In the ancient Middle Eastern culture that the Bible takes place in, family was everything. The style of living was a tribal society with a patriarch as the head of each tribe. Your status in life was determined by who your father was and what family, tribe, or clan you were from. The family was a deciding factor in every decision of life. Heritage was very important and everything possible was done to keep your connection to the family members and the family plot of land. A great example of this is the story of Joseph’s bones found first in the Book of Genesis 50:24-25. Joseph, like his father Jacob (Genesis 49:29-32 and Genesis 50:12-14), requested that when he died he did not want his bones left in Egypt, but taken back to his father’s land (Genesis 50:24-25). The Text says that when Joseph died, his body was embalmed (in the Egyptian custom) and was placed in a coffin in Egypt. More than two hundred years would pass after Joseph’s death until the time of the Exodus. At the climax of the ten plagues, the Israelites are released to leave Egypt and head out into the desert for the Promised Land. When the Israelites left Egypt, Moses evidently picked up Joseph’s bones to take with them on the journey (Exodus 13:19). While the rest of the Israelites were plundering the Egyptians, Moses had the foresight to disinter Joseph’s bones out of the coffin and tomb (pyramid) they were in to keep the promise that had been made to Joseph by the family.
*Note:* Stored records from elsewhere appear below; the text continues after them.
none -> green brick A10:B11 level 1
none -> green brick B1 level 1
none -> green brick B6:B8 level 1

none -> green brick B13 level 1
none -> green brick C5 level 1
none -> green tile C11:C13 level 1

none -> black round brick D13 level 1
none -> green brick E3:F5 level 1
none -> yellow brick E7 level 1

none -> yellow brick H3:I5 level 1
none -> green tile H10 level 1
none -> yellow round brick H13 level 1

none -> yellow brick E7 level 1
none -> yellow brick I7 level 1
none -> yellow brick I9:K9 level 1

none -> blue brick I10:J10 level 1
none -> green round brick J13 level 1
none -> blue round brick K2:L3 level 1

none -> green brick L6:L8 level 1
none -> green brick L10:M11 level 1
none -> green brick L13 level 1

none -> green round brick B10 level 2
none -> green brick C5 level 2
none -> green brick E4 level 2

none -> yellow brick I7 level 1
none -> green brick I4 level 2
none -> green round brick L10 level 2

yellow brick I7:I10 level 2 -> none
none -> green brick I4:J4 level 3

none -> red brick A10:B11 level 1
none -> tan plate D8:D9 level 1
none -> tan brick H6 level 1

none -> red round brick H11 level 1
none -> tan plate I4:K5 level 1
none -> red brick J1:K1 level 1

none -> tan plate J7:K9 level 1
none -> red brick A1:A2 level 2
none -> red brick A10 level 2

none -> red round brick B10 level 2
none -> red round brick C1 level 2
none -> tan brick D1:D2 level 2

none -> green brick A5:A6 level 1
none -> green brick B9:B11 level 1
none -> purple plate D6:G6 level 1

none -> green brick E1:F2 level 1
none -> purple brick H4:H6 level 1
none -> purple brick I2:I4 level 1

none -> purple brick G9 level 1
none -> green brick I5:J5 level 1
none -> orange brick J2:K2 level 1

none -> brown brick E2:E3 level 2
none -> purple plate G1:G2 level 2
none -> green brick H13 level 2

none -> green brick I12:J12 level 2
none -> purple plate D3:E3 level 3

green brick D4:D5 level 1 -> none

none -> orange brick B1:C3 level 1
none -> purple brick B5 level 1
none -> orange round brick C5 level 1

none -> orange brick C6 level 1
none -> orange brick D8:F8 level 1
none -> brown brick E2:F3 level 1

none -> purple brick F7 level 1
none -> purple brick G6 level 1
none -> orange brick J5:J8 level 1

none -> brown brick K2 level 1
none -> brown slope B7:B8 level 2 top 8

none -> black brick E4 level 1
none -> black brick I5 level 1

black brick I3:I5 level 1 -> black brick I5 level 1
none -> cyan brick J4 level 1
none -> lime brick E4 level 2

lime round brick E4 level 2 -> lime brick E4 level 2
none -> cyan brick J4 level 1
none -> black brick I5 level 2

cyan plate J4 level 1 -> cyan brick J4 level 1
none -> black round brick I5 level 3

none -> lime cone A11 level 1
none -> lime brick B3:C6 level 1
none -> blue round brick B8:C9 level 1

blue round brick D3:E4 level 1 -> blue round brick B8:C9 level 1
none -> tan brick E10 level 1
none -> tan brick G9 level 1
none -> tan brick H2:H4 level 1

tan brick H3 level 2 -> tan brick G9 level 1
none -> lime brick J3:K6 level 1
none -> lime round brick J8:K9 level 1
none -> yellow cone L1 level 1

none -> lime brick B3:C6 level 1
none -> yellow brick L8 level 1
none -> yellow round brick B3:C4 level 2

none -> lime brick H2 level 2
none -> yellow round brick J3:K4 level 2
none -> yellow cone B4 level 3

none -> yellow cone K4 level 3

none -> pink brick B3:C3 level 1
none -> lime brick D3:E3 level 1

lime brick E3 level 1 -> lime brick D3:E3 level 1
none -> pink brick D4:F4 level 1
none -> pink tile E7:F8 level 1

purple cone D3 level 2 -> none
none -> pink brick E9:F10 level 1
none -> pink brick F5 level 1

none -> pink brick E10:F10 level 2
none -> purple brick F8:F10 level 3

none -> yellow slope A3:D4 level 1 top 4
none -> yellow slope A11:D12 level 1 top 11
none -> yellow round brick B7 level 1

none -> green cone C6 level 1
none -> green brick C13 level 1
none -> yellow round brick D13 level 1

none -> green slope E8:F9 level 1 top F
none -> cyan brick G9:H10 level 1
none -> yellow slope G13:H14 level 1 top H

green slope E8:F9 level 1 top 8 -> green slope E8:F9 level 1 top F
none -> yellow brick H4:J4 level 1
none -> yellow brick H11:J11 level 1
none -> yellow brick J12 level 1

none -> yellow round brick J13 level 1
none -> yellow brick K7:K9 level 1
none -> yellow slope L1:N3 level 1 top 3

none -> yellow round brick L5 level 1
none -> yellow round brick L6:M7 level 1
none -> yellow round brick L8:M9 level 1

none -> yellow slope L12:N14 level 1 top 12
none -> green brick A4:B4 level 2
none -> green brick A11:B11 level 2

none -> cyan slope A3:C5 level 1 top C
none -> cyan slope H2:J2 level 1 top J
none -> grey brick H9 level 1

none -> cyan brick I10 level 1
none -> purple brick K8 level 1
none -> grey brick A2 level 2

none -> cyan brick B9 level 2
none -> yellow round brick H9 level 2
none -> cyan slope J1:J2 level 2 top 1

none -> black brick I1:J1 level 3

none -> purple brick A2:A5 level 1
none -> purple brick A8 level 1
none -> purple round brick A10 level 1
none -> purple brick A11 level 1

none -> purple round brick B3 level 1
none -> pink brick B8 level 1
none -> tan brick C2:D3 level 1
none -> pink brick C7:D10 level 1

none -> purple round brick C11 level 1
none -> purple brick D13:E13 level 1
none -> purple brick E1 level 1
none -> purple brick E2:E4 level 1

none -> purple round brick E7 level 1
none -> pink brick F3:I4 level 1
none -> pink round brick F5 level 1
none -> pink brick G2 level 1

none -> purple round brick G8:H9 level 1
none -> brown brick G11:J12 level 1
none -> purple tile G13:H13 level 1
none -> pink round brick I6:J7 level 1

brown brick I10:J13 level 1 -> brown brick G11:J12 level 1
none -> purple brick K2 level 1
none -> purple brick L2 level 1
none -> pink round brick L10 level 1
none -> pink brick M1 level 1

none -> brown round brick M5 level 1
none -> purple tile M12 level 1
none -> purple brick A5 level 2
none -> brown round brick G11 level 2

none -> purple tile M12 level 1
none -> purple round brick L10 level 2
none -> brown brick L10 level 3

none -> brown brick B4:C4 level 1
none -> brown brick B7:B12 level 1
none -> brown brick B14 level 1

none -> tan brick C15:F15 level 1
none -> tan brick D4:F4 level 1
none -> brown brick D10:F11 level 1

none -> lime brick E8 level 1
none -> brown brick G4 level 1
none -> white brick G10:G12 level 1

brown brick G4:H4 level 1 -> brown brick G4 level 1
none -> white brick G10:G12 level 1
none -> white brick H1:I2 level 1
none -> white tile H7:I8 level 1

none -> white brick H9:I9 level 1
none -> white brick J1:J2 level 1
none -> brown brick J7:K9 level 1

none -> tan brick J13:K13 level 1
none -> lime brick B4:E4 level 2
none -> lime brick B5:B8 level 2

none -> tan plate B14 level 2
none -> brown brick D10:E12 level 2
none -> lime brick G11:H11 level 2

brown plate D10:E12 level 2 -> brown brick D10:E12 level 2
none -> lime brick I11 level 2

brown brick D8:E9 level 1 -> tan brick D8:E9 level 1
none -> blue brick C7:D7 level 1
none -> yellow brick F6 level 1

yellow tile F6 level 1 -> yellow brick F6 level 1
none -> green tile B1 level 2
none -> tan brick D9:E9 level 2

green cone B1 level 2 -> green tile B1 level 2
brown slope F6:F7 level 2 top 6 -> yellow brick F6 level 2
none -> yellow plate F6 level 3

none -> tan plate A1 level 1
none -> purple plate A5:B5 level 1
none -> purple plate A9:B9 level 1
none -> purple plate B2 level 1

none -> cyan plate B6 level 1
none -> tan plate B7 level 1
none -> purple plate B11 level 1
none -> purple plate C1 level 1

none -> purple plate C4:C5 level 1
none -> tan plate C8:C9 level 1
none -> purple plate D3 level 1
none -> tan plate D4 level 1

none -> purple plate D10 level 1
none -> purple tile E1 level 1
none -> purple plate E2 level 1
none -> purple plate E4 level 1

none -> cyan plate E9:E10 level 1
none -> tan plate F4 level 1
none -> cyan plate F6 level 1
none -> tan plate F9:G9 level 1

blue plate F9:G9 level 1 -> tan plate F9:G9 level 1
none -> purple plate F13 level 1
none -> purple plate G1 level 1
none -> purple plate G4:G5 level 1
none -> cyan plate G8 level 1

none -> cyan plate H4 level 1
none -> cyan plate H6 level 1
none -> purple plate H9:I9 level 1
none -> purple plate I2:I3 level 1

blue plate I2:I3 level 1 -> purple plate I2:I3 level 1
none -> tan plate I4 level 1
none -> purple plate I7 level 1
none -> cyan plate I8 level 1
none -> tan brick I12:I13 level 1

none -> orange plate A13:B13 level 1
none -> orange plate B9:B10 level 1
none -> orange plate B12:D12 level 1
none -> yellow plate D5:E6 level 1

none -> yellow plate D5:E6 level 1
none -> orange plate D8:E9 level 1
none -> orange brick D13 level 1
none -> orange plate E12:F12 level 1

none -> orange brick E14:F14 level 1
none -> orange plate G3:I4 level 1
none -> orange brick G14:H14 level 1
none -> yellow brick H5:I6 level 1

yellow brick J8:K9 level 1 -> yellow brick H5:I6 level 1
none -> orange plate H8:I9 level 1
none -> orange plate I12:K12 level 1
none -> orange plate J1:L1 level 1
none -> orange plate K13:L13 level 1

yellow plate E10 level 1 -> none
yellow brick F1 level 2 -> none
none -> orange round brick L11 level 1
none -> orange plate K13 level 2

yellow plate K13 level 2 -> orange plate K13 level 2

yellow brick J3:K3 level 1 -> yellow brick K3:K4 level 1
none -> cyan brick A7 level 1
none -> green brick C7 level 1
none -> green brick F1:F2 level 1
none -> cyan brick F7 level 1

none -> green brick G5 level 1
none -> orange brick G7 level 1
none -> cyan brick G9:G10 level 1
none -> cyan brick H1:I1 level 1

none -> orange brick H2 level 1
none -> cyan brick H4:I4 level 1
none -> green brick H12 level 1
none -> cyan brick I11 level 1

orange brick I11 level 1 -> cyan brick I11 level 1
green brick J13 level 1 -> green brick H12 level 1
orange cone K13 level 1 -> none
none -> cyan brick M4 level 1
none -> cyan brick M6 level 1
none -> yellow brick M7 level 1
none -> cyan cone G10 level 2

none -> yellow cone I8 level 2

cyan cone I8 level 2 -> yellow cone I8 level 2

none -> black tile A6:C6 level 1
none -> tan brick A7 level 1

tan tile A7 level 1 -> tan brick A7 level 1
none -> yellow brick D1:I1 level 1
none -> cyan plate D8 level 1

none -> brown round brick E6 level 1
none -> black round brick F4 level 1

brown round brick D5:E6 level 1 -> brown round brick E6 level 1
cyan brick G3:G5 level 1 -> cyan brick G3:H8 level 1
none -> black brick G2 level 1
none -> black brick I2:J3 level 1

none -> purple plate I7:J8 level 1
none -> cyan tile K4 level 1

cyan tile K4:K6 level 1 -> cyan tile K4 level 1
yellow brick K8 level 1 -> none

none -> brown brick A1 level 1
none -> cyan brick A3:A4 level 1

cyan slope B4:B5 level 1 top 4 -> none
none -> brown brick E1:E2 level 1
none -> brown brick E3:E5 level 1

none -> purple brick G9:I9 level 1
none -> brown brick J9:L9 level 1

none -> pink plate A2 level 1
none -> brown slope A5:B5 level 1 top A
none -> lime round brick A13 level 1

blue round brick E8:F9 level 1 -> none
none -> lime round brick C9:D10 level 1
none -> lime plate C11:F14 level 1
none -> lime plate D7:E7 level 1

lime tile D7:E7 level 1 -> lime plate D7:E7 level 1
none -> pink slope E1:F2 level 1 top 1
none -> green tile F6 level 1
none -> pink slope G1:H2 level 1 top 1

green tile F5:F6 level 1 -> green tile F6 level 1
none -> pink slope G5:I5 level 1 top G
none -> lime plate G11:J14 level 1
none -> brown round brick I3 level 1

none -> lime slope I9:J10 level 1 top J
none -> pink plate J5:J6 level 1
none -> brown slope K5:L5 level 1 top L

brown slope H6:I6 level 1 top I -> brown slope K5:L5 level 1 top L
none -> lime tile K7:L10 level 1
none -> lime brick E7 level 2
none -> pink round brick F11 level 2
Joseph’s bones were not actually buried in the Promised Land until the time of Joshua, 150-200 years later (Joshua 24:32). His bones were finally buried at Shechem on the land that his father Jacob had purchased hundreds of years earlier (Genesis 33:18-20). Shechem then became the center of the tribes of Ephraim and Manasseh, the two sons of Joesph. This would be the place where they would settle and live in the Promised Land.

This interesting story, played out over a 350-400 year period, shows how strong the concept of heritage was in their society. Everything centered around the patriarch of the family and the family land and a tremendous amount of effort went into being able to keep the faith with their forefathers. Because of this diligence, Joseph’s children also settled on the inherited property and the family was held intact for many more generations.